#### WHAT IS REQUIRED:
When you reach a picture, pass over it; otherwise repeat the listing word for word.

#### SOURCE MATERIAL:
Content starts

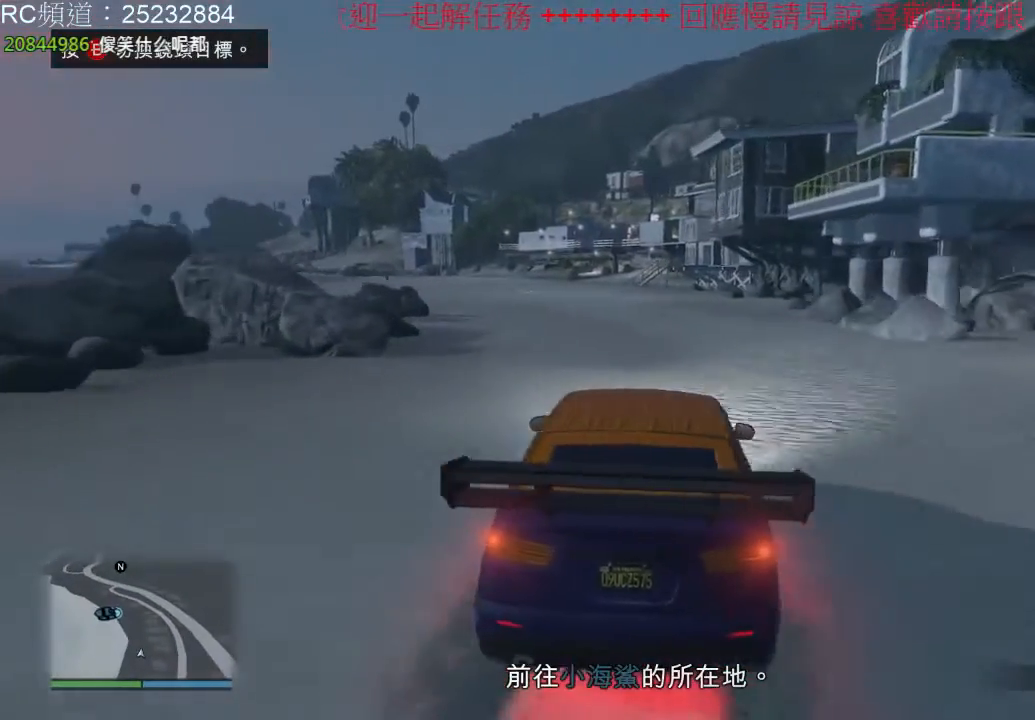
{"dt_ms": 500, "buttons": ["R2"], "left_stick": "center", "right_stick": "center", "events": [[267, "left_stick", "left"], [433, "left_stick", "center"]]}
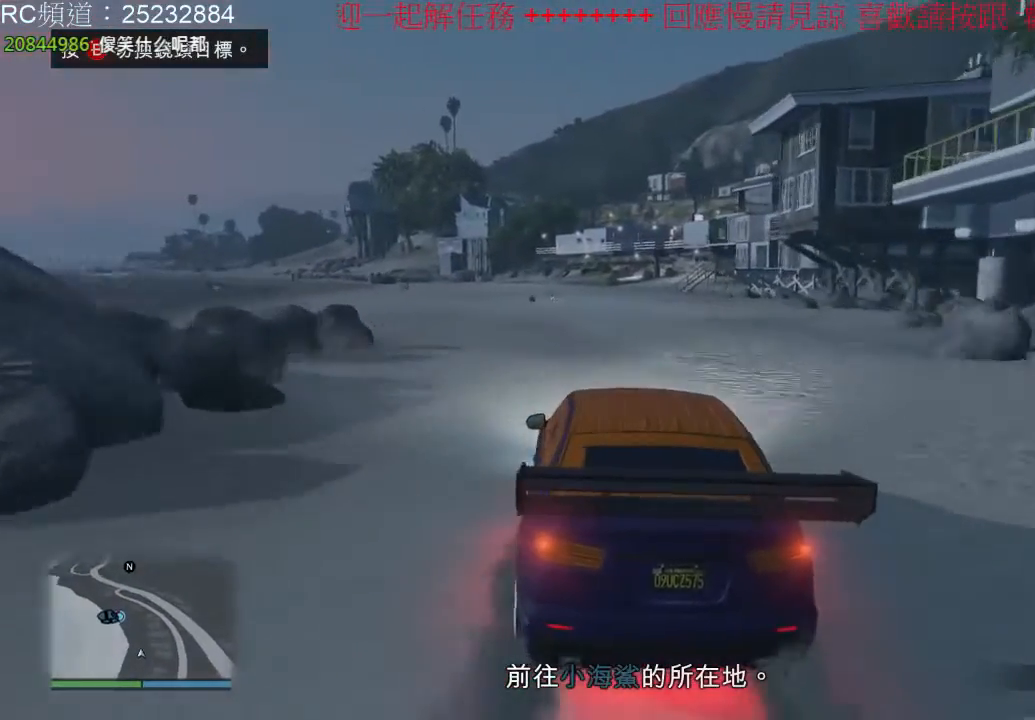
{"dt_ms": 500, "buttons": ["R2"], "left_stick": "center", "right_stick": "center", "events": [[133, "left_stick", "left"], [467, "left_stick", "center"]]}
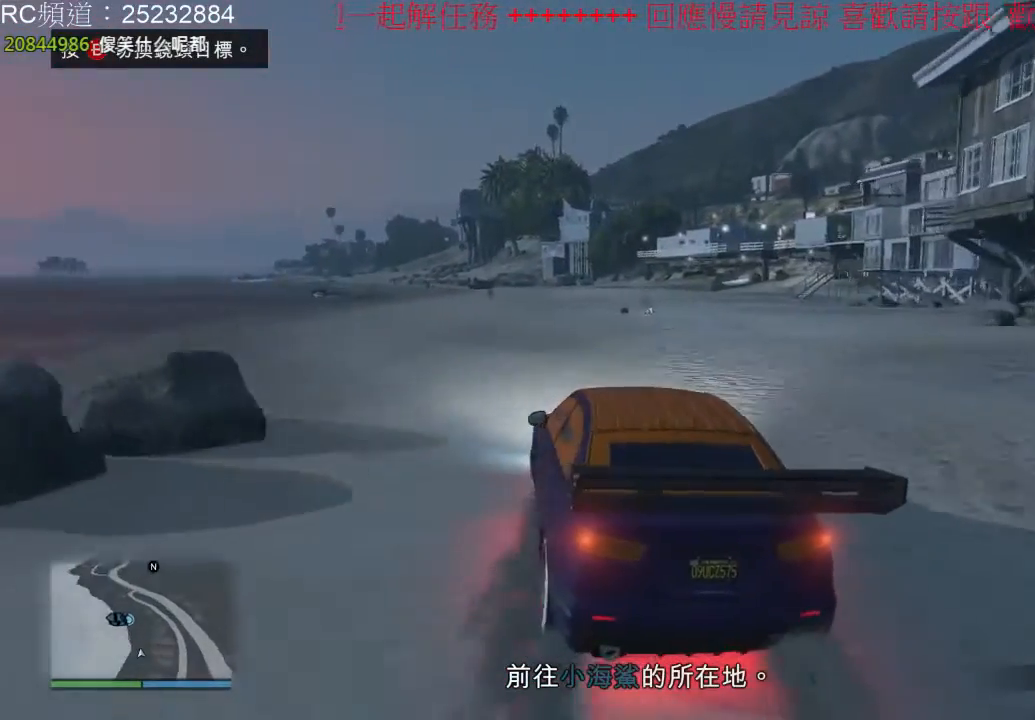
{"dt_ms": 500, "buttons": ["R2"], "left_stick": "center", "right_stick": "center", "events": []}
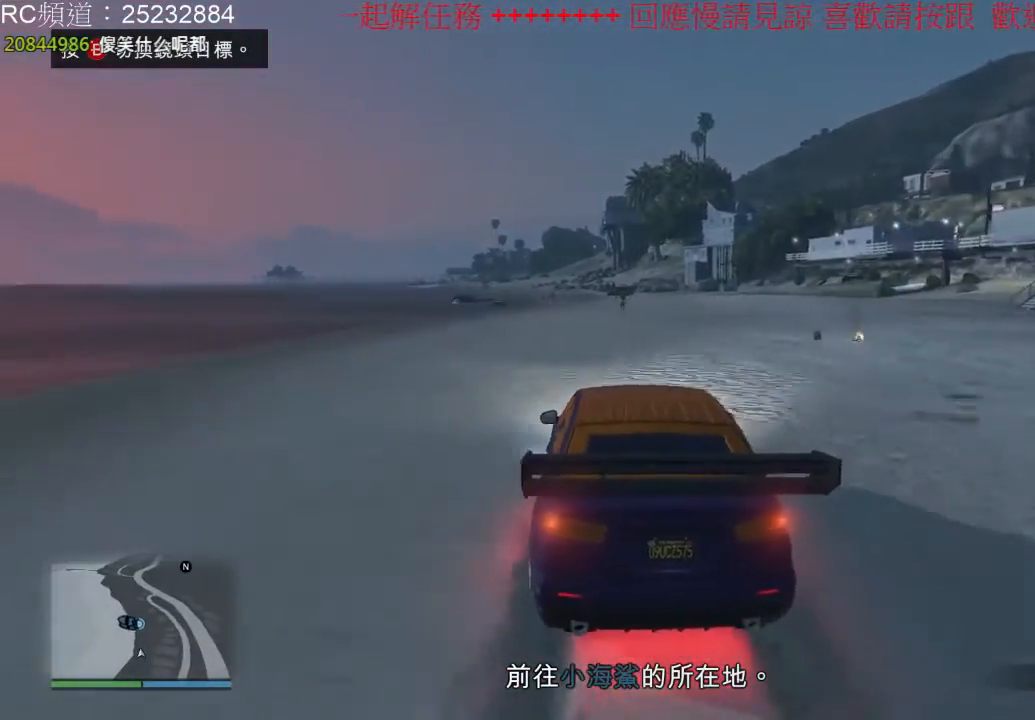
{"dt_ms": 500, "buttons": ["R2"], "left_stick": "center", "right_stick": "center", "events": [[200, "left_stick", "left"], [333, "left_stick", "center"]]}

Content ends

#### WORKED SOLUTION:
{"dt_ms": 500, "buttons": ["R2"], "left_stick": "center", "right_stick": "center", "events": [[267, "left_stick", "left"], [433, "left_stick", "center"]]}
{"dt_ms": 500, "buttons": ["R2"], "left_stick": "center", "right_stick": "center", "events": [[133, "left_stick", "left"], [467, "left_stick", "center"]]}
{"dt_ms": 500, "buttons": ["R2"], "left_stick": "center", "right_stick": "center", "events": []}
{"dt_ms": 500, "buttons": ["R2"], "left_stick": "center", "right_stick": "center", "events": [[200, "left_stick", "left"], [333, "left_stick", "center"]]}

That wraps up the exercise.